* ARTICLE *
The 2/3/26 IFC is the most recent picture of APERS investment oversight in the production. The agenda includes Project Green (an Arkansas-based agricultural greenhouse equity-plus-debt opportunity), Real Estate (an evolving Hudson-initiated capital deployment exercise), and the RFQ process (a Hudson-initiated procurement-discipline exercise). Israel Bonds — the third substantive motion Brady made at the 5/15 IFSC and the only one of the three that did not generate consultant analysis or written documentation — is absent from the most recent IFC agenda, packet, and presumed minutes.
## Sub-batch 7: IB_FOIA_FINAL.pdf (8,648 pages, indexed)
The 480 MB IB_FOIA_FINAL.pdf is the responsive-correspondence final-package PDF, 8,648 pages, 765+ enumerated emails. The PyMuPDF indexing pass identifies 782 pages containing "Israel Bond," "Jubilee," or "DCI" content; 1,073 pages containing "Israel"; 2,422 empty/near-empty separator pages; 946 pages containing email-marker headers ("Email N: Subject"). The PDF is organized by Outlook PST folder structure (not strictly chronological) — date ranges within the production span from at least October 2024 through February 13, 2026. The production was triggered by [[joshua-dunlap]]'s 2/13/2026 2:26 PM FOIA submission to APERS General Counsel Laura Gilson titled "Freedom of Information Act Request: Israel Bonds Investment Records," and was produced by APERS on 2/27/2026 — fourteen days after the FOIA submission.
### The headline finding: APERS made one $15M Israel Bonds purchase on October 15, 2025
The IB_FOIA_FINAL.pdf documents APERS's first Israel Bonds purchase as a $15,000,000 wire transfer from APERS's BNY Mellon cash account to Computershare Inc. aaf SOI WIRE PURCHASE ACCOUNT on **October 15, 2025**. The purchase is for CUSIP **46514X2A6** ("APERS 2 YR BOND" per the BNY wire description), establishing APERS's first direct Israel Bonds position. The wire details documented in Valerie Iannini's 11/6/2025 9:07 AM email to Borromeo, Doolabh, Summers, Alamina, and Walton at BNY:
> "The initial purchase to invest in Israel Bonds held in book entry form with the transfer agent, Computershare went out 10/15/25. Can you please provide the term sheet for cusip 46514X2A6, so we can set-up the security properly."

* WRITTEN INSTRUCTION 1 *
According to the APERS oversight excerpt, on what date did APERS make its $15 million Israel Bonds purchase?

* DATA SUPPLIED *
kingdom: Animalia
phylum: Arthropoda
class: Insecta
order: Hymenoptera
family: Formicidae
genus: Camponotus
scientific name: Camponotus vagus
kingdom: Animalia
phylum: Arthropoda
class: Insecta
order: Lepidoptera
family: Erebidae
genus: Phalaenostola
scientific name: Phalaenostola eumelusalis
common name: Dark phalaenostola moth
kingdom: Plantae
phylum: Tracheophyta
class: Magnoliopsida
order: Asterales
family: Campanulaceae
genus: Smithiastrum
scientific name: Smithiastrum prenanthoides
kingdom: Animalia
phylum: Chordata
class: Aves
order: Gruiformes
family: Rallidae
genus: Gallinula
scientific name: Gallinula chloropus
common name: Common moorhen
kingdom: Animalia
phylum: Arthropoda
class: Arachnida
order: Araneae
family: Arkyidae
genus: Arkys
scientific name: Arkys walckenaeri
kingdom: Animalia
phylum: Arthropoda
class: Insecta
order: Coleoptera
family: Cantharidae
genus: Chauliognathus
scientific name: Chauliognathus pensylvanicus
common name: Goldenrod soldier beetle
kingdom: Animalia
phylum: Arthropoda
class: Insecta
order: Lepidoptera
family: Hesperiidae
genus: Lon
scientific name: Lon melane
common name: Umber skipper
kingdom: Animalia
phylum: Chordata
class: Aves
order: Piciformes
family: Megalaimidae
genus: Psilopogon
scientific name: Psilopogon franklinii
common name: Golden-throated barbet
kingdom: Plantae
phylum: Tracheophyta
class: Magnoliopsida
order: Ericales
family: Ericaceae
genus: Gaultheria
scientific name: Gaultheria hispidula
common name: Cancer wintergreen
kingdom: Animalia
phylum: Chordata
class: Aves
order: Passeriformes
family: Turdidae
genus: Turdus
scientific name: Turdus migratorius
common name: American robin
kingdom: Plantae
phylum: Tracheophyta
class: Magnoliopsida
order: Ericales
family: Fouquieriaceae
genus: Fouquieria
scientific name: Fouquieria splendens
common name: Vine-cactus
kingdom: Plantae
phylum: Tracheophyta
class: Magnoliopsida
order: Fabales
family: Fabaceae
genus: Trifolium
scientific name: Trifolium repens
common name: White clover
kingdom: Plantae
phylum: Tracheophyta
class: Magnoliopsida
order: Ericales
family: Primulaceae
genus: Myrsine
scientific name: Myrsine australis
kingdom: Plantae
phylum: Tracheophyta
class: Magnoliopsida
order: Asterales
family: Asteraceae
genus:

* WRITTEN INSTRUCTION 2 *
Could you quote the rows from the very first line through the line containing "class: Arachnida", including both ends?

* EXERCISE OUTPUT 1 *
October 15, 2025.

* EXERCISE OUTPUT 2 *
kingdom: Animalia
phylum: Arthropoda
class: Insecta
order: Hymenoptera
family: Formicidae
genus: Camponotus
scientific name: Camponotus vagus
kingdom: Animalia
phylum: Arthropoda
class: Insecta
order: Lepidoptera
family: Erebidae
genus: Phalaenostola
scientific name: Phalaenostola eumelusalis
common name: Dark phalaenostola moth
kingdom: Plantae
phylum: Tracheophyta
class: Magnoliopsida
order: Asterales
family: Campanulaceae
genus: Smithiastrum
scientific name: Smithiastrum prenanthoides
kingdom: Animalia
phylum: Chordata
class: Aves
order: Gruiformes
family: Rallidae
genus: Gallinula
scientific name: Gallinula chloropus
common name: Common moorhen
kingdom: Animalia
phylum: Arthropoda
class: Arachnida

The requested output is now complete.